**Votre tâche**:
Renvoyez chaque ligne des entrées ci-dessous où figure le mot « uses ».

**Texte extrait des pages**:
===============

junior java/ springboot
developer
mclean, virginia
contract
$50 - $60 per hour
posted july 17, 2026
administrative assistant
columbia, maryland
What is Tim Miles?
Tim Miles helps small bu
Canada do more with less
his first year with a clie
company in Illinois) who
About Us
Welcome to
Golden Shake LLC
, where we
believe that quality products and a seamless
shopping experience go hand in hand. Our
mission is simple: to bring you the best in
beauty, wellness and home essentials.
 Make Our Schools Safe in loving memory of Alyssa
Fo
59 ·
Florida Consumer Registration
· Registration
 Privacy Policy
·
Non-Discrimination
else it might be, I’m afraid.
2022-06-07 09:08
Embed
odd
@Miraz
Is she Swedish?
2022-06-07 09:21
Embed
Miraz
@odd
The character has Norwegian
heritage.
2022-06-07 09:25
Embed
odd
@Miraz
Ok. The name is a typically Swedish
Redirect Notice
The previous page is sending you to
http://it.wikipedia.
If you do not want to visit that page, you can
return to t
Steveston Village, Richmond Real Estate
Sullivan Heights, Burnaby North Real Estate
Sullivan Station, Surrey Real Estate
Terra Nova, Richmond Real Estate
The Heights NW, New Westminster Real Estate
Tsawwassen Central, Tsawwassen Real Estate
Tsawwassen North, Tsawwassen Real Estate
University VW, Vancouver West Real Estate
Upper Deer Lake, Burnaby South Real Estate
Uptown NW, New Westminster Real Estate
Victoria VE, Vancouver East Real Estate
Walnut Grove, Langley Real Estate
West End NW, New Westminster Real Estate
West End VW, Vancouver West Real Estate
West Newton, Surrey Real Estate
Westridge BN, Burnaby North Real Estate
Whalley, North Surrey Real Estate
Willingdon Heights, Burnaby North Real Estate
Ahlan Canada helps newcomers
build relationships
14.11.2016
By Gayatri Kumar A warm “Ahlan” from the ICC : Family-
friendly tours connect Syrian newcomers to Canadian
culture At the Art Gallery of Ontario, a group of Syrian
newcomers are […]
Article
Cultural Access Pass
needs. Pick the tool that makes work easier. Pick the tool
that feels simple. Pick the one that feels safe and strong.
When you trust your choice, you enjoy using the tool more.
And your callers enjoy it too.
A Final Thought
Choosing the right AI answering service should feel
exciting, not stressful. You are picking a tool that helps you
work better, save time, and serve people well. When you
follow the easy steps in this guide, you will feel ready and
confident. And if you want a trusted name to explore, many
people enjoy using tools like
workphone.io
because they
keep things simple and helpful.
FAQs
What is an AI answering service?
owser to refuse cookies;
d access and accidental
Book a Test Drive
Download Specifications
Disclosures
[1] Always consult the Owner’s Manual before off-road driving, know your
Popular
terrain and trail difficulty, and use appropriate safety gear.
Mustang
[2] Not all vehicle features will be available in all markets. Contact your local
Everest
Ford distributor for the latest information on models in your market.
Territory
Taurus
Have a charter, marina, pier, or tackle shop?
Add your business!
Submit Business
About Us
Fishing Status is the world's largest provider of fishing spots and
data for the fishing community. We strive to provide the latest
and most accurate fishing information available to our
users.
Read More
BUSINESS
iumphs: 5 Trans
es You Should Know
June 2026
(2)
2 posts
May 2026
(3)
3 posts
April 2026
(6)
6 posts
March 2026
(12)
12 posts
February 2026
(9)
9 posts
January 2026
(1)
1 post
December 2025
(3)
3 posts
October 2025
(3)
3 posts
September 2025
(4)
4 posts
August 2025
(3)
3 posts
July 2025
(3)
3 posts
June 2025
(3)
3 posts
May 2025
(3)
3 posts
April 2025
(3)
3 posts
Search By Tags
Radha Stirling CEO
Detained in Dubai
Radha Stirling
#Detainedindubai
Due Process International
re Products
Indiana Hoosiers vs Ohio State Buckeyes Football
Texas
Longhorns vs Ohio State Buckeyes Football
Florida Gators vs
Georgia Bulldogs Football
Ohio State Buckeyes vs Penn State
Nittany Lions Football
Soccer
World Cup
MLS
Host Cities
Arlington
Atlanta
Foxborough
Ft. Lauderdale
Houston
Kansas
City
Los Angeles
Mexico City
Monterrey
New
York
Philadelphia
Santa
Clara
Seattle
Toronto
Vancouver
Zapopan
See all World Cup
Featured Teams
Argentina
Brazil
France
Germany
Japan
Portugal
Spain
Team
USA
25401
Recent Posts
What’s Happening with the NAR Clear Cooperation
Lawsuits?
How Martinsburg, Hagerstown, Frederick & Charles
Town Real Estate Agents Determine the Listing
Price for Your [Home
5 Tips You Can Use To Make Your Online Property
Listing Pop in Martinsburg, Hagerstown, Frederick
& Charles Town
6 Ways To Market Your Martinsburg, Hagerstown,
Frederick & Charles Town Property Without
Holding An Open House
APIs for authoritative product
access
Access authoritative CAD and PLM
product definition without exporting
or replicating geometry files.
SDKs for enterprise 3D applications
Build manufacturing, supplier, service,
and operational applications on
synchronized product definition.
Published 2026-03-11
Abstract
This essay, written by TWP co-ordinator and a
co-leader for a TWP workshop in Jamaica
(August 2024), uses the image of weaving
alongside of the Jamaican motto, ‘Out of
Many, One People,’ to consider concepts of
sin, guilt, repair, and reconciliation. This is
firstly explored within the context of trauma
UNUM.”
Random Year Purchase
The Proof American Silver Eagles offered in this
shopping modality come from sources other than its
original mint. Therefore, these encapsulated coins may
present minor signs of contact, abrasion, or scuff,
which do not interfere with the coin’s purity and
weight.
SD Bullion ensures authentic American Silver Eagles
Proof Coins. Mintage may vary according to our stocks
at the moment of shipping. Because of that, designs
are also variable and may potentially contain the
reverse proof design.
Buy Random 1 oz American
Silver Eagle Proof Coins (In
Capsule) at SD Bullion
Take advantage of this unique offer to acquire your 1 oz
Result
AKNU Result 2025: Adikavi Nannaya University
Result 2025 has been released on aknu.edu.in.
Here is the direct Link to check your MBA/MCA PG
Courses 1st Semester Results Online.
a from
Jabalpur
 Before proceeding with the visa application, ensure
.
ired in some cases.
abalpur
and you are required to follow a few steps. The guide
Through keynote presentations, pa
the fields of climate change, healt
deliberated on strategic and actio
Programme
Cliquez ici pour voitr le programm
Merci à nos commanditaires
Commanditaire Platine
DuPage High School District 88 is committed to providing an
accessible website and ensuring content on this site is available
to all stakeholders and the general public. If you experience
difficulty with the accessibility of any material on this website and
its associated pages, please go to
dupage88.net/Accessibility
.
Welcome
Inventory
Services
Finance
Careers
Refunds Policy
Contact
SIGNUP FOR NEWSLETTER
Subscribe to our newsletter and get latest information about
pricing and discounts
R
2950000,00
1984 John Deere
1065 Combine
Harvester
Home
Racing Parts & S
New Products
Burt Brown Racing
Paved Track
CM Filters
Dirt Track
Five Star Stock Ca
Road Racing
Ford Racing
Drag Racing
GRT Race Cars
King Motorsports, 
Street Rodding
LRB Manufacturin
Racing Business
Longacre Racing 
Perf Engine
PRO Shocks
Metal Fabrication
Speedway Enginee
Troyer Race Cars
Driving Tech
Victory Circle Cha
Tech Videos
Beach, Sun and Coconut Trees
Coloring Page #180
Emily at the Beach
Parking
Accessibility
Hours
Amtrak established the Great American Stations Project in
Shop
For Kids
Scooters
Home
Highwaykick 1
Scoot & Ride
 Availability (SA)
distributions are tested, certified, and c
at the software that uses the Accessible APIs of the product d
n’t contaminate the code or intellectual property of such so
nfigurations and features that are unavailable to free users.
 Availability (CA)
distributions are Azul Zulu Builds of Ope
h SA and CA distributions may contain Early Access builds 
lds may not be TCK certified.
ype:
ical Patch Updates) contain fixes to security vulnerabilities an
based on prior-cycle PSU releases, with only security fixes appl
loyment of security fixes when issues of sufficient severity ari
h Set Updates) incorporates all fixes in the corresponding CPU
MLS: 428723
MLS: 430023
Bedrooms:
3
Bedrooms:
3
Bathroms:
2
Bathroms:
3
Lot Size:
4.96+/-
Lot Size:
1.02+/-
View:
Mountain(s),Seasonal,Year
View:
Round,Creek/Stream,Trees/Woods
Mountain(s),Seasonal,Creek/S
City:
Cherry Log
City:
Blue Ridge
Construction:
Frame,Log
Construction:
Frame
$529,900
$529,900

===============

**Réponse attendue**:
(August 2024), uses the image of weaving
at the software that uses the Accessible APIs of the product d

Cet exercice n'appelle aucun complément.